Officials from the International Longshoremen’s Association, the largest union of maritime workers in North America, and the United States Maritime Alliance, an alliance of container carriers, direct employers, and port associations serving United States-based East and Gulf Coasts, recently reported progress is being made on negotiations for a new labor contract during meetings last week in Delray Beach, Florida.
As recently reported by LM, in recent months, the talks have ranged from amicable to contentious, which has led to shippers thinking about making contingency plans to move freight that typically arrives through East and Gulf Coast ports.
Both the National Retail Federation (NRF) and the Retail Industry Leaders Association (RILA) have expressed their concerns to the ILA and USMX over what a potential labor strike could do.
In a joint statement, the ILA and USMX announced agreements in principle on issues having to do with the introduction of new technology and automation and maintenance and repair of chassis within marine terminals and at off-pier facilities at the East and Gulf Coast ports.
“We had a productive session in Florida,” ILA president Harold J. Daggett and USMX chairman and CEO James A. Capo said in a joint statement. “We’re pleased that we were able to resolve some important issues and look forward to continuing bargaining to reach agreement on the remaining issues in the current negotiations. The East and Gulf Coasts ports are crucial to the health of the nation’s economy and we take seriously our responsibility to reach an agreement without any disruption in the supply chain and operation of the 14 ports.”
While the final outcome of these negotiations is incomplete, ILA officials noted in March that since 1977 ILA and USMX have successfully negotiated nine new Master Contracts without any disruption in operations, with the current contract in effect since 2004 and then subsequently extended for two years in 2010.
But concerns remain heightened, due to the ten-day 2002 longshore contract dispute on the West Coast, which some estimates indicate cost the U.S. economy several billion dollars per day and negatively impacted various key sectors within the economy.
A major sticking point in the negotiations between the ILA and USMX has to do with how the ILA has to negotiate all Master Contract issues with the ILA Wage Scale Committee, which the ILA’s Daggett said in a letter to USMX’ Capo is a democratically-elected committee that Capo has declined to address despite Daggett’s overtures to do so.
Another issue has to do with technology. USMX’ Capo maintains that the ILA is demanding that management guarantee a job for any worker even if new technologies eliminate a need for that position. Capo also noted that the current Collective Bargaining Agreement mandates that both sides negotiate over the impact new technology might have on the work force.
And Capo also explained that the possibility of chassis pool operators joining USMX and be bound to the Master Contract, as per the ILA’s request, would be “impossible” to achieve as the USMX cannot legally force pool operations to do so.

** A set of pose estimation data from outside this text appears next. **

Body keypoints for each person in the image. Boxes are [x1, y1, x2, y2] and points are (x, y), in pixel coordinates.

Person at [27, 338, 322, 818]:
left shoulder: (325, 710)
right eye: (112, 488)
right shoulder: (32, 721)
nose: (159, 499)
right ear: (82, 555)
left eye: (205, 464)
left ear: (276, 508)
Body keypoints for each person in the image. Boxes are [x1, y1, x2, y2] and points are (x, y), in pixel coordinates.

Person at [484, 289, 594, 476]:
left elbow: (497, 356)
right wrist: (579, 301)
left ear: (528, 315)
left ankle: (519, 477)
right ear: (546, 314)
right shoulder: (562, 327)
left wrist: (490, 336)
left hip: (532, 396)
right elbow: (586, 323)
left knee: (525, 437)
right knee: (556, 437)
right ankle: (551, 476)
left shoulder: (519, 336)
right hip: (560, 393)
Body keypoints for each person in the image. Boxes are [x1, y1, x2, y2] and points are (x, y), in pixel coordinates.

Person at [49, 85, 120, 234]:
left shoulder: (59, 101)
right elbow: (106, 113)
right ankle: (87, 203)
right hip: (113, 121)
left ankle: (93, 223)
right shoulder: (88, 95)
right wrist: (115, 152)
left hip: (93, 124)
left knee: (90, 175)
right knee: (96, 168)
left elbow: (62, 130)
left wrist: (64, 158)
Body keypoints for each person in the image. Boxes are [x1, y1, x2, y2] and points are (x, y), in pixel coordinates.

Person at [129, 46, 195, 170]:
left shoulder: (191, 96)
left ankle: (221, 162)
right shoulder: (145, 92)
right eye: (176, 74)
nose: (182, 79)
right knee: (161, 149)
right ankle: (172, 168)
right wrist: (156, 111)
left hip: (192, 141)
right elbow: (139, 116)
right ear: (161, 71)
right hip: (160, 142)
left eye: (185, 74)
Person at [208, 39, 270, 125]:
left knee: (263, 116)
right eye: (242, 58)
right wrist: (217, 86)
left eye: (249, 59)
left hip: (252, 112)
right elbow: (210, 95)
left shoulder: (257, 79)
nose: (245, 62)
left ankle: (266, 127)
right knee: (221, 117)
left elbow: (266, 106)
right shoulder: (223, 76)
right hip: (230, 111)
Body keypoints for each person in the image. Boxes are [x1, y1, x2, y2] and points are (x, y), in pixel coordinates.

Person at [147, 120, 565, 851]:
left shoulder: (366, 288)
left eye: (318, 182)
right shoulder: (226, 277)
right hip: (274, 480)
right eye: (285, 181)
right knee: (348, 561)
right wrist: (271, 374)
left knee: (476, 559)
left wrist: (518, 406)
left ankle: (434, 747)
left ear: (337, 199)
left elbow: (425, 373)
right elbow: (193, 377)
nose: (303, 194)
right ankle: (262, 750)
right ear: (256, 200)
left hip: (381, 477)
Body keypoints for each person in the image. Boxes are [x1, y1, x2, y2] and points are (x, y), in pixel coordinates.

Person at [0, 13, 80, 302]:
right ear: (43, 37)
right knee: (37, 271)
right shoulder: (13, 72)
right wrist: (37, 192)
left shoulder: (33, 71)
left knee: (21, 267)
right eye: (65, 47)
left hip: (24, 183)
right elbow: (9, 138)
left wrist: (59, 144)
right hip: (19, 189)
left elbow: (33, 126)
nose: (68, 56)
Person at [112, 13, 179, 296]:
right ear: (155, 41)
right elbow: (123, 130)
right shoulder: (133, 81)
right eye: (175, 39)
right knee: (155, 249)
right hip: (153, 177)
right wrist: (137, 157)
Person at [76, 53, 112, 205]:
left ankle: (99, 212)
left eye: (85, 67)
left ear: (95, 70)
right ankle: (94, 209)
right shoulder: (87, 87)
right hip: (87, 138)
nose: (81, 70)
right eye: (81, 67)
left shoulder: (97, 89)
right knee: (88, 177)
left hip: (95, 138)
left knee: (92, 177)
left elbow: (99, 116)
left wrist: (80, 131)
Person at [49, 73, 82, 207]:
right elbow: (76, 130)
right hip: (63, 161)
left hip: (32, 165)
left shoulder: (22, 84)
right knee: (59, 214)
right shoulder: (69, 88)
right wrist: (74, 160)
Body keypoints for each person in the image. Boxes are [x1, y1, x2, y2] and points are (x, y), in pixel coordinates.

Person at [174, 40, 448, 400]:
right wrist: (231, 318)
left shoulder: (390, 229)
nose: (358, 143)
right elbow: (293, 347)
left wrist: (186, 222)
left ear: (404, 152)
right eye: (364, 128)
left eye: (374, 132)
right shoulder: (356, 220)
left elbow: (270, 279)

The ILA is also requesting that all import containers be weighed at the pier before being released to assure that ILA funds are not shortchanged monies and help to save lives as the ILA has lost 14 members in the last year due to workplace fatalities. While the ILA admitted this would reduce port productivity it stressed that productivity can never trump safety. USMX contends that weighing containers would create more unneeded work, add unnecessary expense and increase congestion at the ports.
A noted ocean cargo expert said how significant an impact a potential disruption will be depends on its duration but may not be as dire as it could be.

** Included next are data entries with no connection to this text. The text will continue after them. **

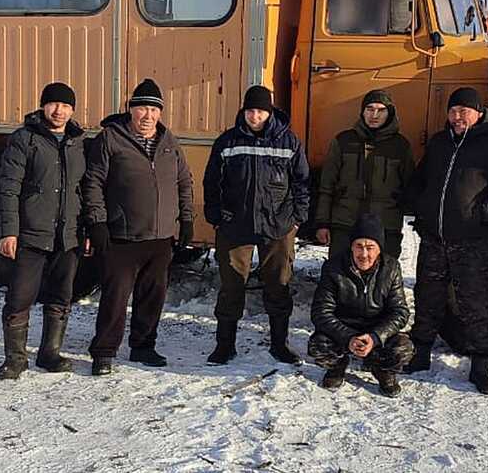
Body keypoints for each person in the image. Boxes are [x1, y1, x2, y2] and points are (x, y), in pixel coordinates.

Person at [402, 87, 488, 394]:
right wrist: (419, 206)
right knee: (427, 297)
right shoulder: (439, 143)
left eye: (464, 111)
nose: (457, 117)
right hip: (434, 238)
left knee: (476, 303)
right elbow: (421, 179)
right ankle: (420, 353)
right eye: (453, 111)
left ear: (478, 113)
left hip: (472, 241)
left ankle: (480, 367)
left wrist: (487, 212)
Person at [83, 78, 194, 375]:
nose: (148, 116)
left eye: (154, 110)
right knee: (115, 298)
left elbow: (184, 182)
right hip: (122, 236)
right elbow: (93, 183)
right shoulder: (110, 139)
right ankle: (104, 352)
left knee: (152, 296)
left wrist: (186, 219)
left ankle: (143, 346)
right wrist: (97, 222)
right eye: (142, 108)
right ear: (131, 110)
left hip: (160, 237)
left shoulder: (170, 142)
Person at [203, 85, 311, 365]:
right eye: (250, 111)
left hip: (278, 225)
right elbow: (212, 181)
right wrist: (216, 215)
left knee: (278, 285)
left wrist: (297, 217)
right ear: (243, 111)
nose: (255, 117)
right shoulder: (227, 141)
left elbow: (301, 182)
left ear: (270, 112)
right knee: (231, 287)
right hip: (235, 225)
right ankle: (224, 345)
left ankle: (280, 344)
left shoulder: (288, 142)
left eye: (261, 111)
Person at [0, 82, 86, 380]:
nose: (59, 111)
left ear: (73, 110)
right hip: (31, 233)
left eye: (66, 106)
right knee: (20, 297)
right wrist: (9, 231)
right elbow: (8, 188)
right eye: (54, 104)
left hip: (67, 235)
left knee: (61, 296)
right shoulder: (25, 139)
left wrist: (86, 230)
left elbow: (85, 189)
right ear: (43, 106)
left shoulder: (79, 142)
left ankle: (50, 354)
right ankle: (15, 359)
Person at [308, 213, 413, 396]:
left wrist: (375, 337)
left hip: (376, 330)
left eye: (370, 247)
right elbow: (321, 311)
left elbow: (400, 312)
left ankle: (382, 370)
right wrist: (348, 337)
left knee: (403, 348)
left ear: (379, 249)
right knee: (318, 344)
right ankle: (337, 367)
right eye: (359, 246)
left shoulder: (391, 268)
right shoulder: (333, 267)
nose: (364, 254)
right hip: (344, 330)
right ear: (351, 247)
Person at [315, 90, 415, 260]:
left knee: (384, 273)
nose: (374, 115)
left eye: (381, 110)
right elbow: (327, 186)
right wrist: (322, 223)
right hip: (345, 223)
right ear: (362, 112)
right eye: (369, 109)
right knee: (339, 271)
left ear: (390, 113)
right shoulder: (343, 141)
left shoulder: (401, 146)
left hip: (385, 226)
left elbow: (410, 187)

“There are also limits to contingency plans and mitigation,” said Paul Bingham, economics practice leader at CDM Smith. “At some point the cost of obtaining alternative transportation (i.e. West Coast or air freight) or stocking inventories outweighs the profits lost from just waiting out a disruption. Profits lost come from lost sales and depreciated product value (e.g. perishables.) Yet one needs to be careful to not over-value disruption impacts. The ships that are delayed in the case of a disruption aren’t sunk, they are diverted or delayed at sea, with most of those cargoes eventually getting to their intended recipients. There is also the working off of pent up demand after a port disruption where some of the intially-disrupted sales are made up, just with a lag.”
Bingham said that the costs of assuring import capacity on alternative routes, such as across the West Coast ports, or advance stocking of inventory can be thought of as disruption insurance premiums.
And Ted Prince, principal consultant at T. Prince and Associates LLC and a partner at Surface Intermodal Solutions, said that there is nothing preventing the ILA and USMX from reaching a deal.
“The question is if the ILA is really trying to make a statement here,” he said. “There has been so much talk about the death of organized labor politically and generically. This is a labor union with a very proud history.”